» **Available data**:
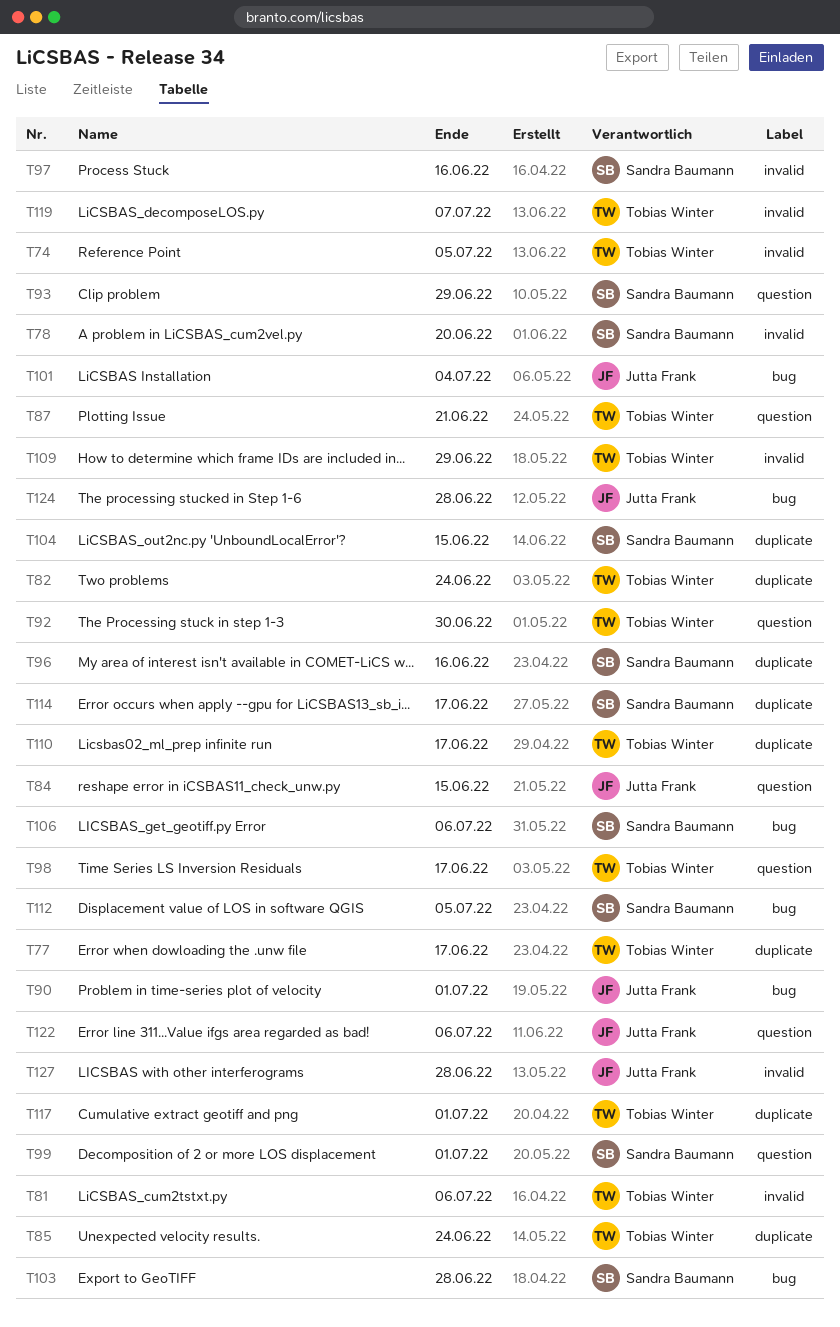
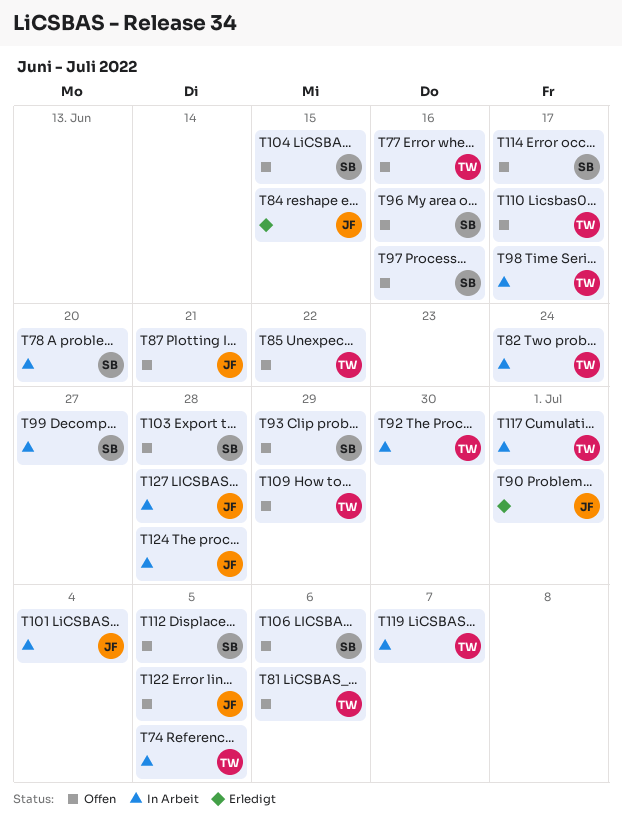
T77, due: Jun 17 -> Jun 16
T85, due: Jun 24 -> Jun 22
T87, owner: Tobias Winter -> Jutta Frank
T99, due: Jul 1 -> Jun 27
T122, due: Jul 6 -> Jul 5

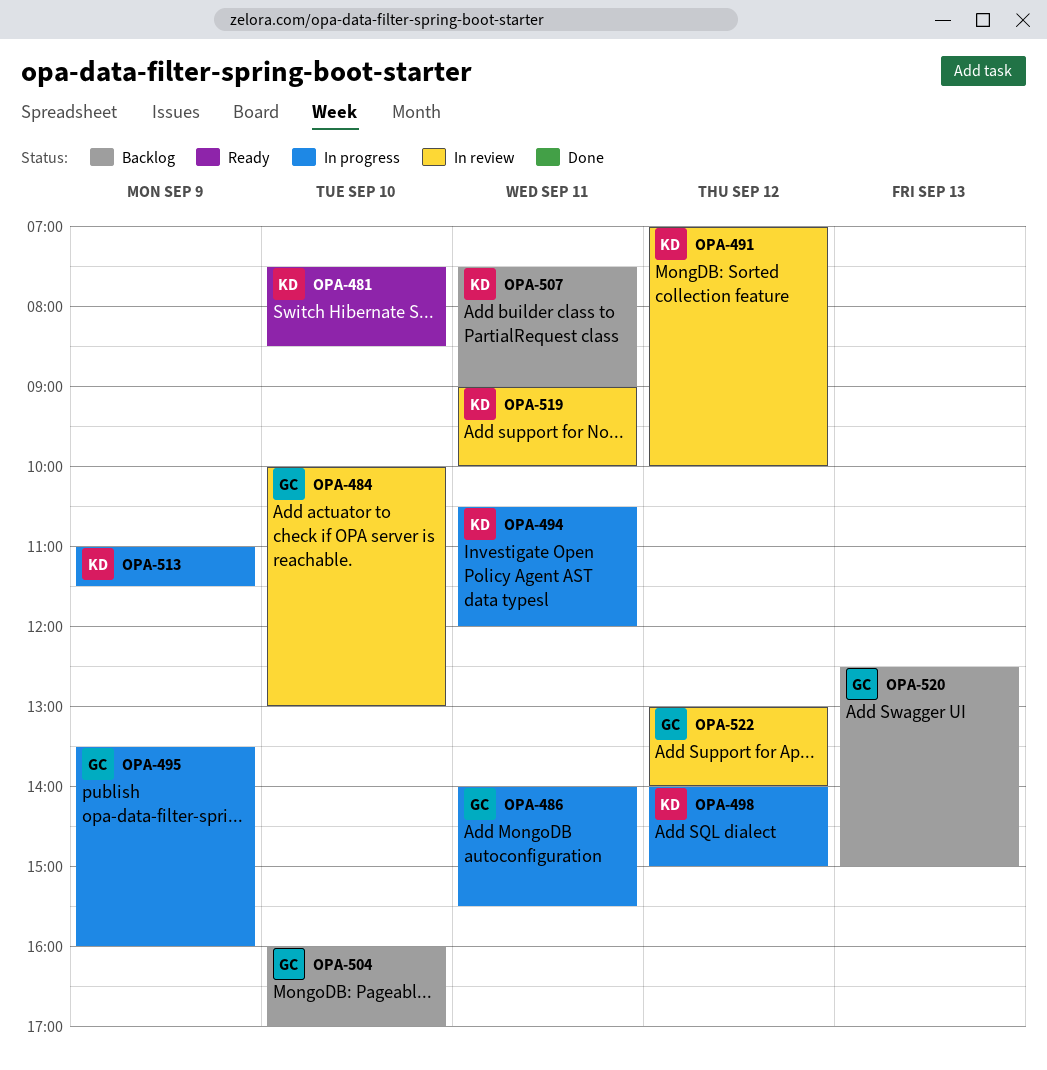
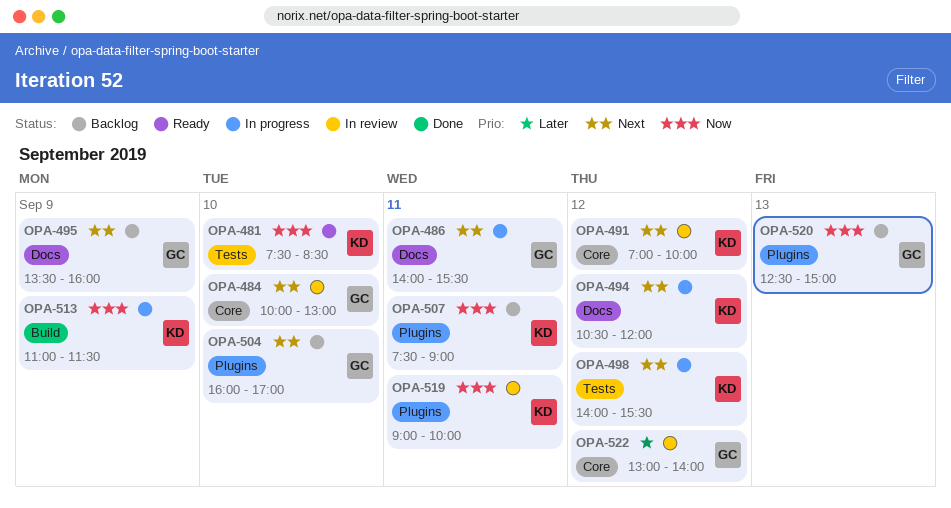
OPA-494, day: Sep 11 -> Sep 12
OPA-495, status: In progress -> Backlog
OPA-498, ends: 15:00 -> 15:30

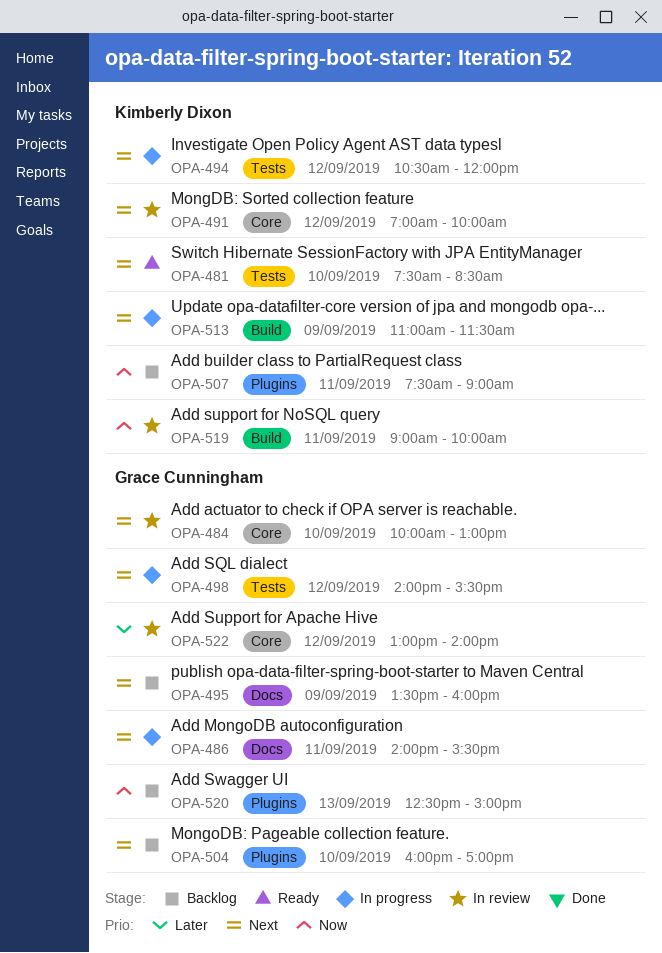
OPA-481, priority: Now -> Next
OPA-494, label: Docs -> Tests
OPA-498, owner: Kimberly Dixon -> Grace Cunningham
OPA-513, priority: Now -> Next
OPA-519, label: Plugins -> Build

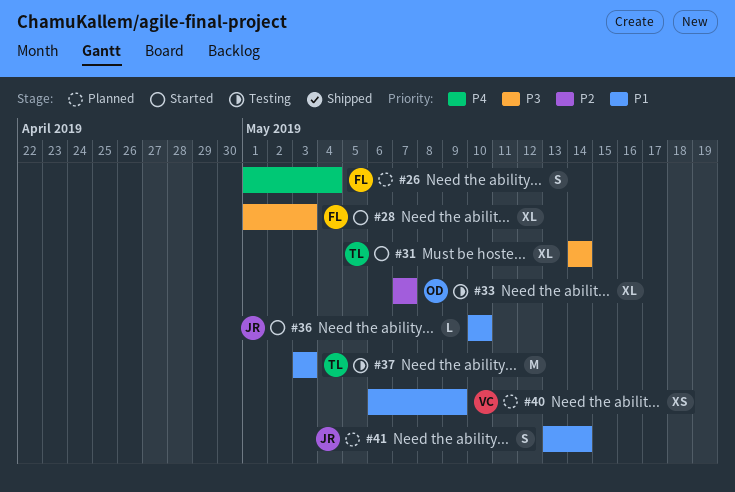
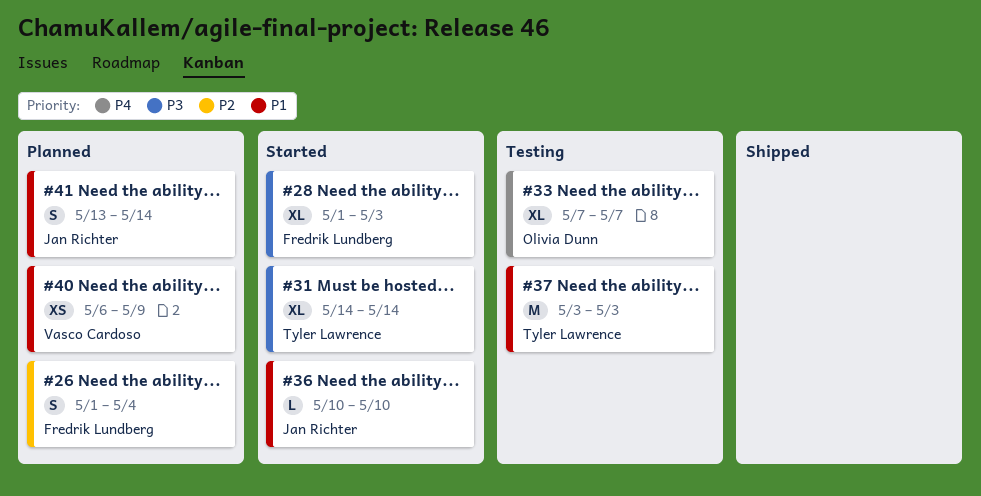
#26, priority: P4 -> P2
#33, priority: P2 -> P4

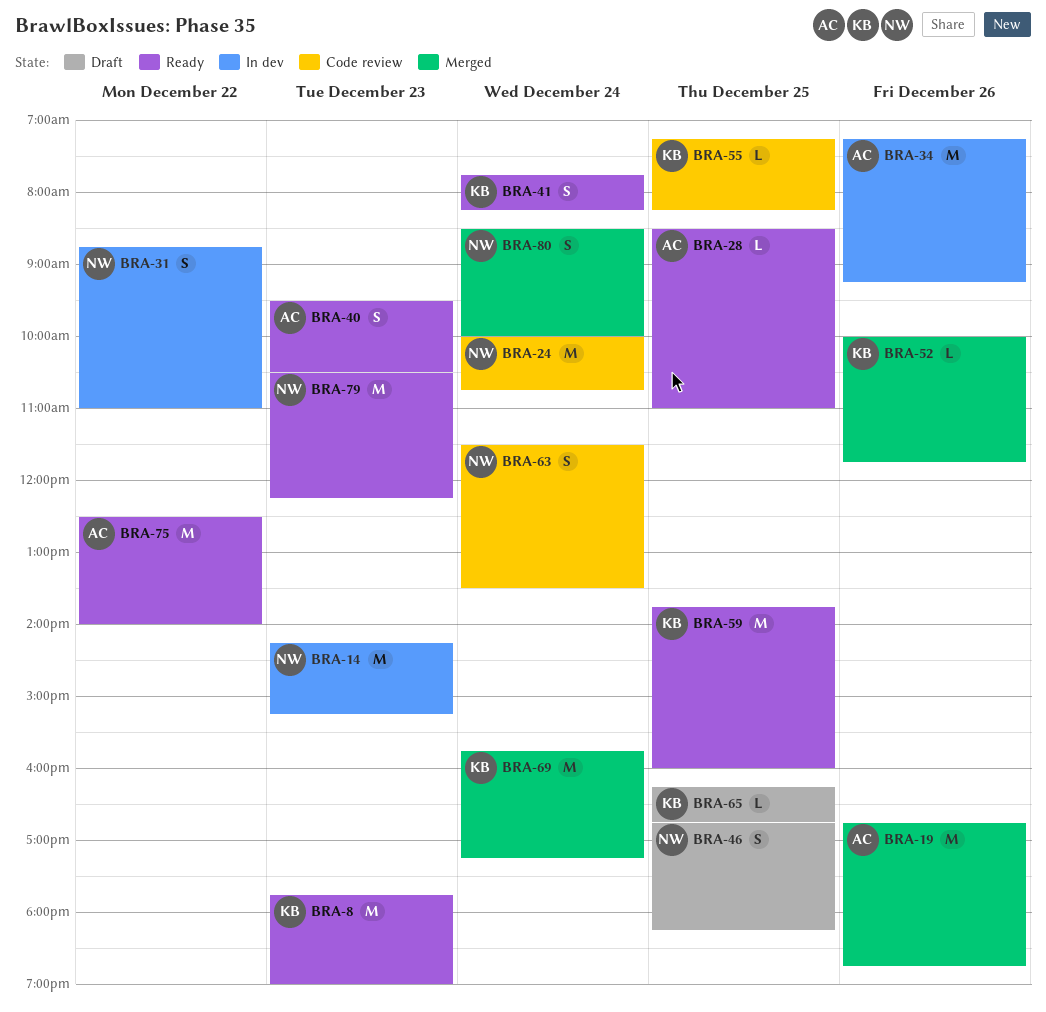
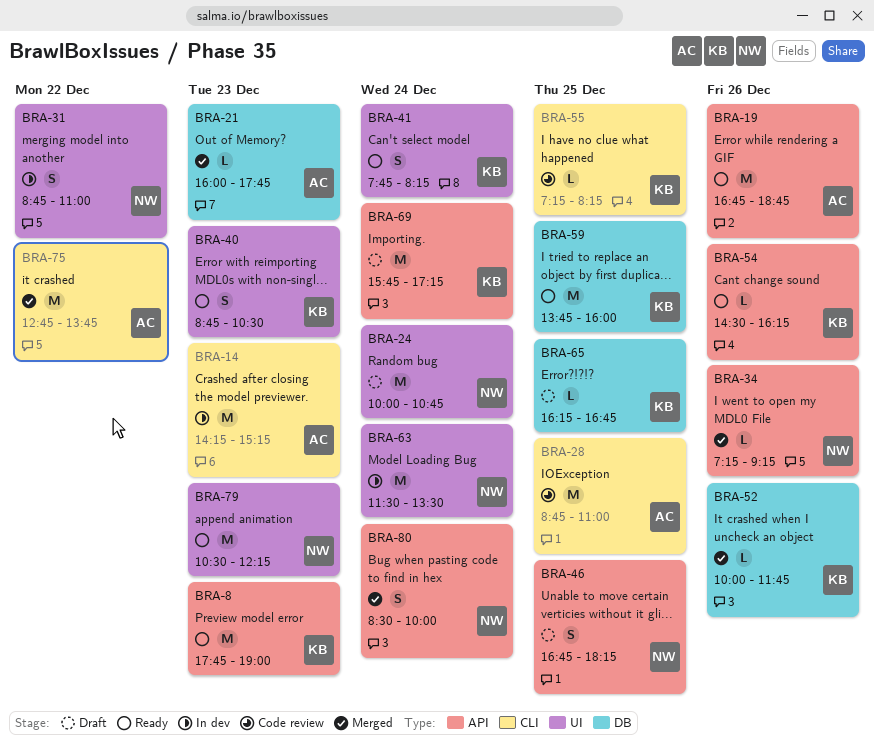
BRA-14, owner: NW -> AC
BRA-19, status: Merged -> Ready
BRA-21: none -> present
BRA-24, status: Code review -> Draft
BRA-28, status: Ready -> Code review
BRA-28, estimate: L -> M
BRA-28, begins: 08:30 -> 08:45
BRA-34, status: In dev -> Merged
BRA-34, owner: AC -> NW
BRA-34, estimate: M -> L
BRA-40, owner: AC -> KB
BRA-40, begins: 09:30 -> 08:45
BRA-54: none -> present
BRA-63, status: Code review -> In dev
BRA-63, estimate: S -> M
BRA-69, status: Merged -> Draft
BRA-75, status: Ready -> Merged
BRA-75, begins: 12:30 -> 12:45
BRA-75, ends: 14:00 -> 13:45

» **Exercise directions**: The line containing "BRA-40, begins: 09:30 -> 08:45" and every line after it, up to and including the last line of the records, should be reproduced exactly, with nothing else.

» **Answer box**:
BRA-40, begins: 09:30 -> 08:45
BRA-54: none -> present
BRA-63, status: Code review -> In dev
BRA-63, estimate: S -> M
BRA-69, status: Merged -> Draft
BRA-75, status: Ready -> Merged
BRA-75, begins: 12:30 -> 12:45
BRA-75, ends: 14:00 -> 13:45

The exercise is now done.